For women, the training on the rigid bike has a very special, positive side effect: They specifically train the muscles on the problem areas, butt, thighs and calves, resulting in beautiful, aesthetically well-formed legs.
How many calories are burned during indoor cycling?
The aim of indoor cycling, according to the Fit Appeal concept by Alexander Natter, is to keep the highest possible pedaling frequency for a longer period of time. An optimal training session lasts between 30 and 60 minutes, advanced students can even train for up to 90 minutes or even longer. During the whole time is pedaling incessantly, which on the one hand stimulates fat burning and improves the condition. One hour of indoor cycling consumes about 450 calories.
Different sitting postures or handlebar grips strengthen not only the leg but also the upper body muscles.
Indoor cycling: suitable for everyone
The most stepless adjustment of the pedaling resistance gives the feeling of going uphill or downhill, which is particularly beneficial for overweight people, people with poor physical condition or for the elderly. If the training is too hard, it simply reduces the resistance and drives at its individual level. No one is hanged or has to surrender before a small climb. So that driving on the rigid bike is not too one-sided, Alexander Natter recommends a varied training program.
The excuse "No time for training" does not count!
Indoor cycling is offered in almost every fitness center! If you are busy and do not have much time or prefer to work at home, you should buy a good indoor bike, a cycle trainer or a bicycle ergometer. So you can train regardless of the time of day or the opening hours of the studios. For example, in the morning before or in the evening after work.

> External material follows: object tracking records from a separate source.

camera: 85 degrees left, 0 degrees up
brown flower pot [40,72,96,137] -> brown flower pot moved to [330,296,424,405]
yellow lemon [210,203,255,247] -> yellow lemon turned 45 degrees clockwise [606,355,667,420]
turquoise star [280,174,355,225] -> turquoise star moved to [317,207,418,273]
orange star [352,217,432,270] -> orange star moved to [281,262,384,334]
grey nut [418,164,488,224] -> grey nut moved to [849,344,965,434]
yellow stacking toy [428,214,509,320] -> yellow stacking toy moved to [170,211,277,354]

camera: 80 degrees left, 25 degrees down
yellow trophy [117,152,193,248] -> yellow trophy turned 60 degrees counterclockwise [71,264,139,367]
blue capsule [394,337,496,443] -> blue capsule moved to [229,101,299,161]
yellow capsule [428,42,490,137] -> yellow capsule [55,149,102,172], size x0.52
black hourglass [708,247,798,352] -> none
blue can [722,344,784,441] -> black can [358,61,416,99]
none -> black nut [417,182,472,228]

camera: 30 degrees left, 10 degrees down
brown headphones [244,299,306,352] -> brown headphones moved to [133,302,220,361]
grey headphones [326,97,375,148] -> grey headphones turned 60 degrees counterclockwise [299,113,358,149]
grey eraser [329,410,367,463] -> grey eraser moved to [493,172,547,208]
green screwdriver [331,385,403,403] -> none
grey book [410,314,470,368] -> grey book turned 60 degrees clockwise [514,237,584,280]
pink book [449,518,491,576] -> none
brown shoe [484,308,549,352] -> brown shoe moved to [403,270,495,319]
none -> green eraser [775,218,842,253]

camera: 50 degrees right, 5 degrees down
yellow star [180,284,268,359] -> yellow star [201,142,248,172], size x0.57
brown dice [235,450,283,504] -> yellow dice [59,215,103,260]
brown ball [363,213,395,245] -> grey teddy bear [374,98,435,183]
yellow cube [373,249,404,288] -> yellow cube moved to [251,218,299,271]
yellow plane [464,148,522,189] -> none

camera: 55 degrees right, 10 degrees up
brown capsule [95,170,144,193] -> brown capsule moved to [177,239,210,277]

This unique investment in health and fitness is definitely worth it, because high-quality exercise equipment has a lifetime of many years. So that at home no boredom arises during training, it is recommended to complete the training in front of the TV or in loud music and with varied programs.
The right training is A and 0
Whether at home or in the gym, on technical instruction and the necessary equipment you should always attach great importance. Without the right training program, indoor cycling does not bring the desired success. Expert advice, important tips and tricks for indoor cycling and comprehensive training programs for beginners and advanced users can be found on the Internet.